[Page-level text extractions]
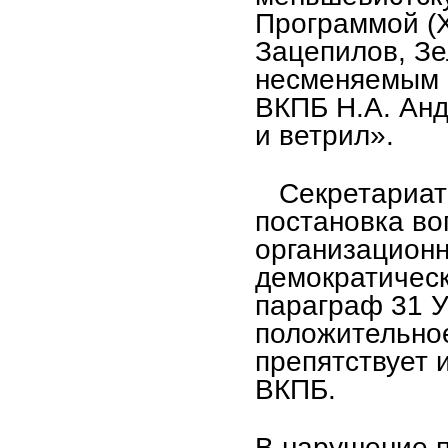
Программой (Х
Зацепилов, Зе
несменяемым 
ВКПБ Н.А. Анд
и ветрил».
Секретариат 
постановка в
организацион
демократическ
параграф 31 У
положительное
препятствует 
ВКПБ.
В нарушение п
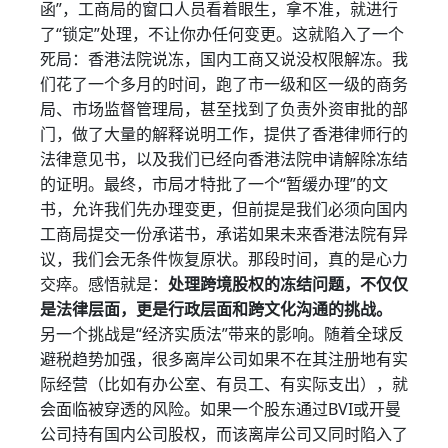
函”，工商局的窗口人员看着眼生，拿不准，就进行
了“锁定”处理，不让你办任何变更。这就陷入了一个
死局：香港法院说冻，国内工商又说没权限解冻。我
们花了一个多月的时间，跑了市一级和区一级的商务
局、市场监督管理局，甚至找到了负责外资审批的部
门，做了大量的解释说明工作，提供了香港律师行的
法律意见书，以及我们已经向香港法院申请解除冻结
的证明。最终，市局才特批了一个“暂缓办理”的文
书，允许我们先办理变更，但前提是我们必须向国内
工商局提交一份承诺书，承诺如果未来香港法院有异
议，我们会无条件恢复原状。那段时间，真的是心力
交瘁。感悟就是：
处理跨境股权的冻结问题，不仅仅
是法律层面，更是行政层面和跨文化沟通的挑战。
另一个挑战是“经济实质法”带来的影响。随着全球反
避税趋势加强，很多离岸公司如果不在其注册地有实
际经营（比如有办公室、有员工、有实际支出），就
会面临被穿透的风险。如果一个股东通过BVI或开曼
公司持有国内公司股权，而该离岸公司又同时陷入了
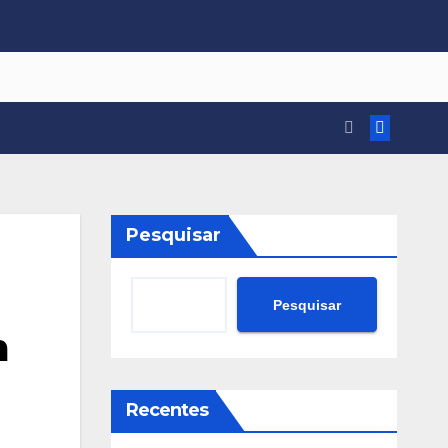
Pesquisar
Pesquisar
m
Recentes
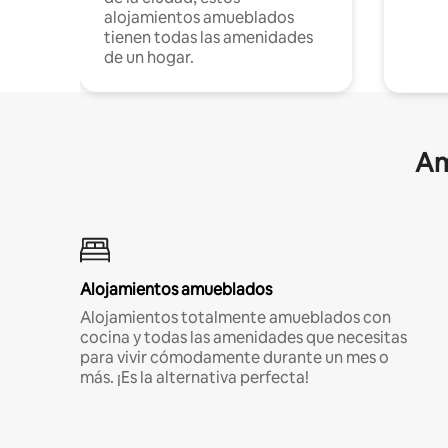
alojamientos amueblados
tienen todas las amenidades
de un hogar.
Am
Alojamientos amueblados
Alojamientos totalmente amueblados con
cocina y todas las amenidades que necesitas
para vivir cómodamente durante un mes o
más. ¡Es la alternativa perfecta!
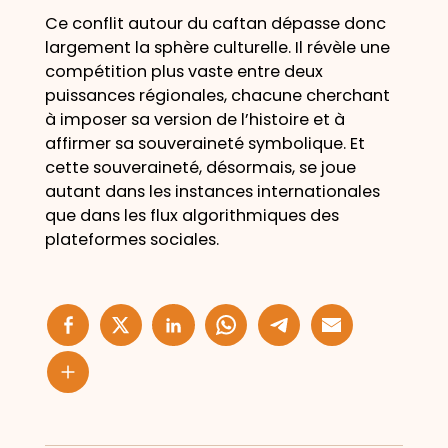
Ce conflit autour du caftan dépasse donc
largement la sphère culturelle. Il révèle une
compétition plus vaste entre deux
puissances régionales, chacune cherchant
à imposer sa version de l’histoire et à
affirmer sa souveraineté symbolique. Et
cette souveraineté, désormais, se joue
autant dans les instances internationales
que dans les flux algorithmiques des
plateformes sociales.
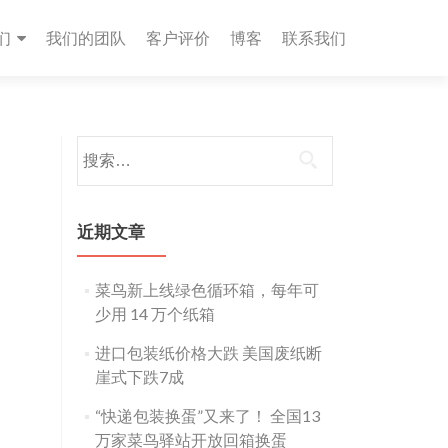
们
我们的团队
客户评价
博客
联系我们
搜
索：
近期文章
菜鸟新上线绿色循环箱，每年可
少用 14 万个纸箱
进口包装纸价格大跌 美国废纸断
崖式下跌7成
“快递包装换蛋”又来了！ 全国13
万家菜鸟驿站开放回箱换蛋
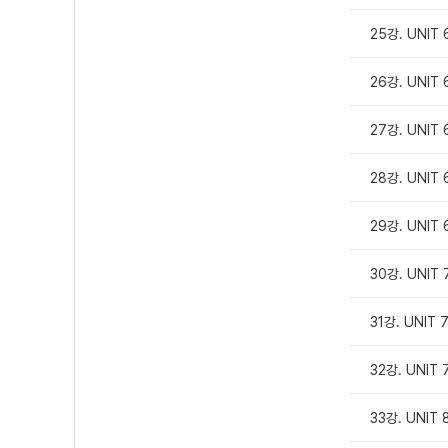
25강. UNIT 
26강. UNIT 
27강. UNIT 
28강. UNIT 
29강. UNIT 
30강. UNIT 
31강. UNIT 
32강. UNIT 
33강. UNIT 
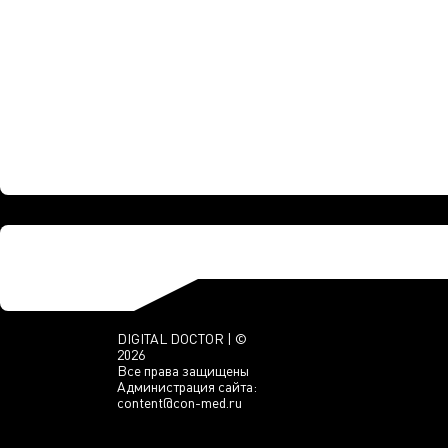
DIGITAL DOCTOR | ©
2026
Все права защищены
Администрация сайта:
content@con-med.ru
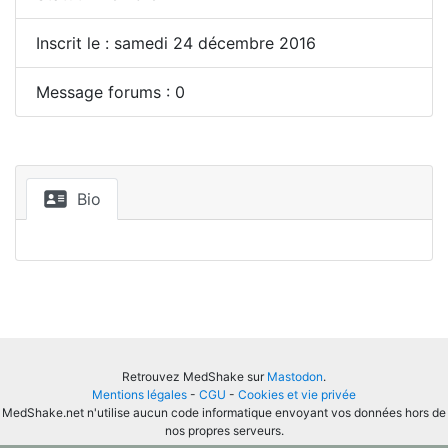
Inscrit le : samedi 24 décembre 2016
Message forums : 0
Bio
Retrouvez MedShake sur
Mastodon
.
Mentions légales
-
CGU
-
Cookies et vie privée
MedShake.net n'utilise aucun code informatique envoyant vos données hors de
nos propres serveurs.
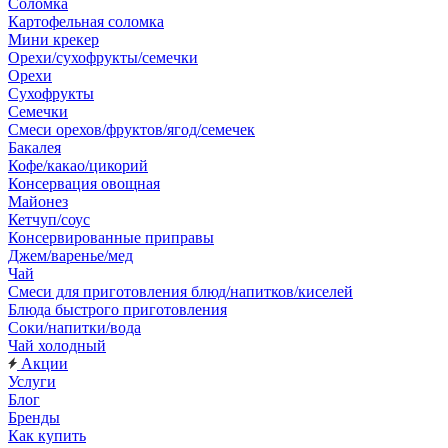
Соломка
Картофельная соломка
Мини крекер
Орехи/сухофрукты/семечки
Орехи
Сухофрукты
Семечки
Смеси орехов/фруктов/ягод/семечек
Бакалея
Кофе/какао/цикорий
Консервация овощная
Майонез
Кетчуп/соус
Консервированные приправы
Джем/варенье/мед
Чай
Смеси для приготовления блюд/напитков/киселей
Блюда быстрого приготовления
Соки/напитки/вода
Чай холодный
Акции
Услуги
Блог
Бренды
Как купить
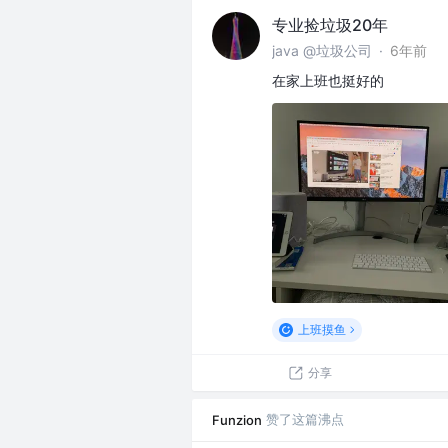
专业捡垃圾20年
java @垃圾公司
·
6年前
在家上班也挺好的
上班摸鱼
分享
赞了这篇沸点
Funzion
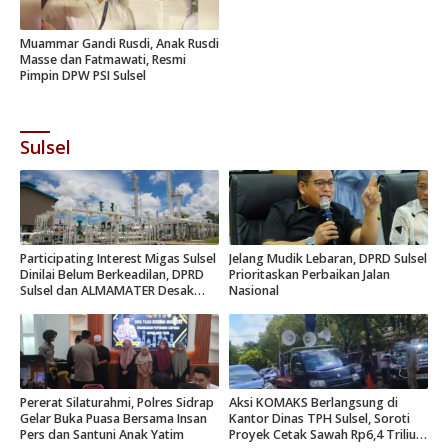
Muammar Gandi Rusdi, Anak Rusdi
Masse dan Fatmawati, Resmi
Pimpin DPW PSI Sulsel
Sulsel
Participating Interest Migas Sulsel
Jelang Mudik Lebaran, DPRD Sulsel
Dinilai Belum Berkeadilan, DPRD
Prioritaskan Perbaikan Jalan
Sulsel dan ALMAMATER Desak
Nasional
Hak Daerah 10 Persen
Pererat Silaturahmi, Polres Sidrap
Aksi KOMAKS Berlangsung di
Gelar Buka Puasa Bersama Insan
Kantor Dinas TPH Sulsel, Soroti
Pers dan Santuni Anak Yatim
Proyek Cetak Sawah Rp6,4 Triliun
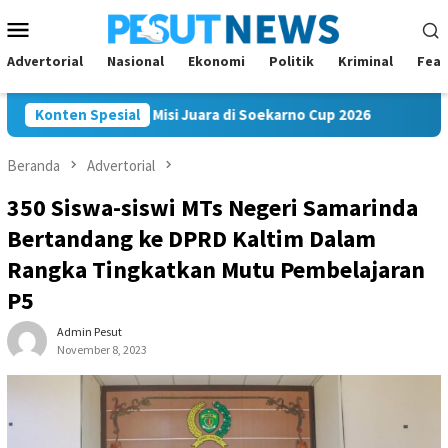
Loncat
Menu
ke
Mobile
konten
Advertorial
Nasional
Ekonomi
Politik
Kriminal
Feat
am FC Bawa Misi Juara di Soekarno Cup 2026
Konten Spesial
Andi Satya 
Beranda
Advertorial
350 Siswa-siswi MTs Negeri Samarinda
Bertandang ke DPRD Kaltim Dalam
Rangka Tingkatkan Mutu Pembelajaran
P5
Admin Pesut
November 8, 2023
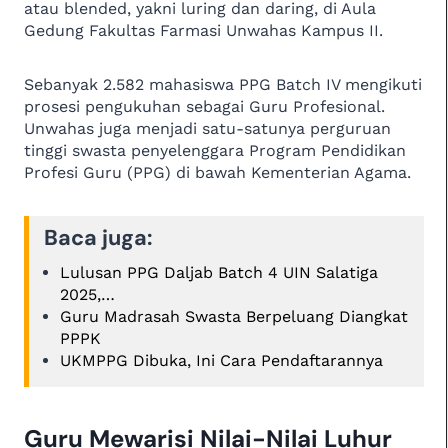
atau blended, yakni luring dan daring, di Aula
Gedung Fakultas Farmasi Unwahas Kampus II.
Sebanyak 2.582 mahasiswa PPG Batch IV mengikuti
prosesi pengukuhan sebagai Guru Profesional.
Unwahas juga menjadi satu-satunya perguruan
tinggi swasta penyelenggara Program Pendidikan
Profesi Guru (PPG) di bawah Kementerian Agama.
Baca juga:
Lulusan PPG Daljab Batch 4 UIN Salatiga
2025,…
Guru Madrasah Swasta Berpeluang Diangkat
PPPK
UKMPPG Dibuka, Ini Cara Pendaftarannya
Guru Mewarisi Nilai-Nilai Luhur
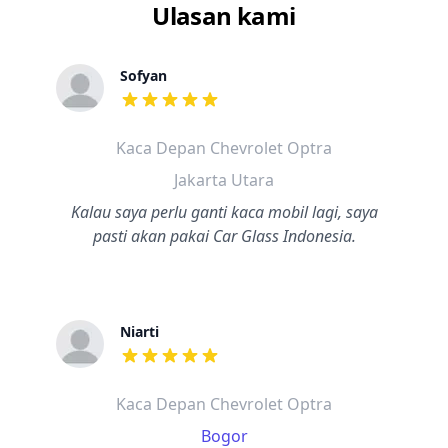
Ulasan kami
Sofyan
dari ulasan adalah bintang lima
Kaca Depan Chevrolet Optra
Jakarta Utara
Kalau saya perlu ganti kaca mobil lagi, saya
pasti akan pakai Car Glass Indonesia.
Niarti
dari ulasan adalah bintang lima
Kaca Depan Chevrolet Optra
Bogor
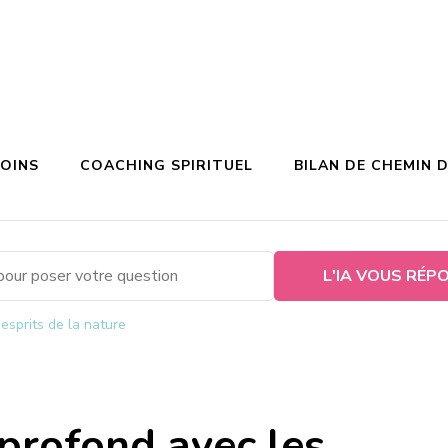
SOINS
COACHING SPIRITUEL
BILAN DE CHEMIN D
L'IA VOUS RÉP
sprits de la nature​​
profond avec les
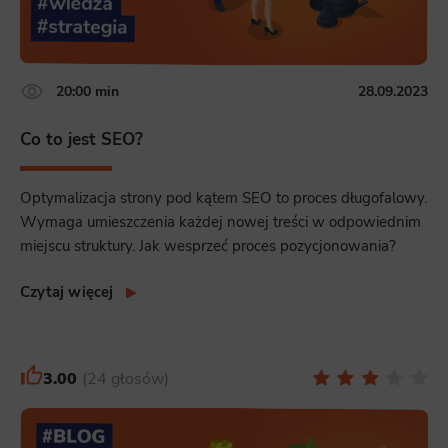
20:00 min
28.09.2023
Co to jest SEO?
Optymalizacja strony pod kątem SEO to proces długofalowy.
Wymaga umieszczenia każdej nowej treści w odpowiednim
miejscu struktury. Jak wesprzeć proces pozycjonowania?
Czytaj więcej
3.00
24 głosów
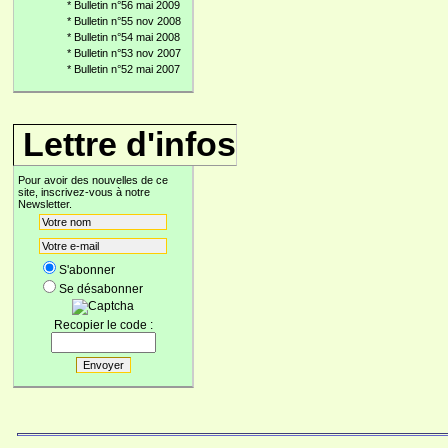
*
Bulletin n°56 mai 2009
*
Bulletin n°55 nov 2008
*
Bulletin n°54 mai 2008
*
Bulletin n°53 nov 2007
*
Bulletin n°52 mai 2007
Lettre d'infos
Pour avoir des nouvelles de ce
site, inscrivez-vous à notre
Newsletter.
S'abonner
Se désabonner
Recopier le code :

[Exercise aim]
With the images left out, set down each record exactly as it appears.

[Exercise output]
Программой (Х
Зацепилов, Зе
несменяемым 
ВКПБ Н.А. Анд
и ветрил».
Секретариат 
постановка в
организацион
демократическ
параграф 31 У
положительное
препятствует 
ВКПБ.
В нарушение п
函”，工商局的窗口人员看着眼生，拿不准，就进行
了“锁定”处理，不让你办任何变更。这就陷入了一个
死局：香港法院说冻，国内工商又说没权限解冻。我
们花了一个多月的时间，跑了市一级和区一级的商务
局、市场监督管理局，甚至找到了负责外资审批的部
门，做了大量的解释说明工作，提供了香港律师行的
法律意见书，以及我们已经向香港法院申请解除冻结
的证明。最终，市局才特批了一个“暂缓办理”的文
书，允许我们先办理变更，但前提是我们必须向国内
工商局提交一份承诺书，承诺如果未来香港法院有异
议，我们会无条件恢复原状。那段时间，真的是心力
交瘁。感悟就是：
处理跨境股权的冻结问题，不仅仅
是法律层面，更是行政层面和跨文化沟通的挑战。
另一个挑战是“经济实质法”带来的影响。随着全球反
避税趋势加强，很多离岸公司如果不在其注册地有实
际经营（比如有办公室、有员工、有实际支出），就
会面临被穿透的风险。如果一个股东通过BVI或开曼
公司持有国内公司股权，而该离岸公司又同时陷入了
Pesquisar
Pesquisar
m
Recentes
alojamientos amueblados
tienen todas las amenidades
de un hogar.
Am
Alojamientos amueblados
Alojamientos totalmente amueblados con
cocina y todas las amenidades que necesitas
para vivir cómodamente durante un mes o
más. ¡Es la alternativa perfecta!
Ce conflit autour du caftan dépasse donc
largement la sphère culturelle. Il révèle une
compétition plus vaste entre deux
puissances régionales, chacune cherchant
à imposer sa version de l’histoire et à
affirmer sa souveraineté symbolique. Et
cette souveraineté, désormais, se joue
autant dans les instances internationales
que dans les flux algorithmiques des
plateformes sociales.
们
我们的团队
客户评价
博客
联系我们
搜
索：
近期文章
菜鸟新上线绿色循环箱，每年可
少用 14 万个纸箱
进口包装纸价格大跌 美国废纸断
崖式下跌7成
“快递包装换蛋”又来了！ 全国13
万家菜鸟驿站开放回箱换蛋
25강. UNIT 
26강. UNIT 
27강. UNIT 
28강. UNIT 
29강. UNIT 
30강. UNIT 
31강. UNIT 
32강. UNIT 
33강. UNIT 
DIGITAL DOCTOR | ©
2026
Все права защищены
Администрация сайта:
content@con-med.ru
Inscrit le : samedi 24 décembre 2016
Message forums : 0
Bio
Retrouvez MedShake sur
Mastodon
.
Mentions légales
-
CGU
-
Cookies et vie privée
MedShake.net n'utilise aucun code informatique envoyant vos données hors de
nos propres serveurs.
Соломка
Картофельная соломка
Мини крекер
Орехи/сухофрукты/семечки
Орехи
Сухофрукты
Семечки
Смеси орехов/фруктов/ягод/семечек
Бакалея
Кофе/какао/цикорий
Консервация овощная
Майонез
Кетчуп/соус
Консервированные приправы
Джем/варенье/мед
Чай
Смеси для приготовления блюд/напитков/киселей
Блюда быстрого приготовления
Соки/напитки/вода
Чай холодный
Акции
Услуги
Блог
Бренды
Как купить
专业捡垃圾20年
java @垃圾公司
·
6年前
在家上班也挺好的
上班摸鱼
分享
赞了这篇沸点
Funzion
Muammar Gandi Rusdi, Anak Rusdi
Masse dan Fatmawati, Resmi
Pimpin DPW PSI Sulsel
Sulsel
Participating Interest Migas Sulsel
Jelang Mudik Lebaran, DPRD Sulsel
Dinilai Belum Berkeadilan, DPRD
Prioritaskan Perbaikan Jalan
Sulsel dan ALMAMATER Desak
Nasional
Hak Daerah 10 Persen
Pererat Silaturahmi, Polres Sidrap
Aksi KOMAKS Berlangsung di
Gelar Buka Puasa Bersama Insan
Kantor Dinas TPH Sulsel, Soroti
Pers dan Santuni Anak Yatim
Proyek Cetak Sawah Rp6,4 Triliun
Loncat
Menu
ke
Mobile
konten
Advertorial
Nasional
Ekonomi
Politik
Kriminal
Feat
am FC Bawa Misi Juara di Soekarno Cup 2026
Konten Spesial
Andi Satya 
Beranda
Advertorial
350 Siswa-siswi MTs Negeri Samarinda
Bertandang ke DPRD Kaltim Dalam
Rangka Tingkatkan Mutu Pembelajaran
P5
Admin Pesut
November 8, 2023
atau blended, yakni luring dan daring, di Aula
Gedung Fakultas Farmasi Unwahas Kampus II.
Sebanyak 2.582 mahasiswa PPG Batch IV mengikuti
prosesi pengukuhan sebagai Guru Profesional.
Unwahas juga menjadi satu-satunya perguruan
tinggi swasta penyelenggara Program Pendidikan
Profesi Guru (PPG) di bawah Kementerian Agama.
Baca juga:
Lulusan PPG Daljab Batch 4 UIN Salatiga
2025,…
Guru Madrasah Swasta Berpeluang Diangkat
PPPK
UKMPPG Dibuka, Ini Cara Pendaftarannya
Guru Mewarisi Nilai-Nilai Luhur
Ulasan kami
Sofyan
dari ulasan adalah bintang lima
Kaca Depan Chevrolet Optra
Jakarta Utara
Kalau saya perlu ganti kaca mobil lagi, saya
pasti akan pakai Car Glass Indonesia.
Niarti
dari ulasan adalah bintang lima
Kaca Depan Chevrolet Optra
Bogor
SOINS
COACHING SPIRITUEL
BILAN DE CHEMIN D
L'IA VOUS RÉP
sprits de la nature​​
profond avec les
20:00 min
28.09.2023
Co to jest SEO?
Optymalizacja strony pod kątem SEO to proces długofalowy.
Wymaga umieszczenia każdej nowej treści w odpowiednim
miejscu struktury. Jak wesprzeć proces pozycjonowania?
Czytaj więcej
3.00
24 głosów
*
Bulletin n°56 mai 2009
*
Bulletin n°55 nov 2008
*
Bulletin n°54 mai 2008
*
Bulletin n°53 nov 2007
*
Bulletin n°52 mai 2007
Lettre d'infos
Pour avoir des nouvelles de ce
site, inscrivez-vous à notre
Newsletter.
S'abonner
Se désabonner
Recopier le code :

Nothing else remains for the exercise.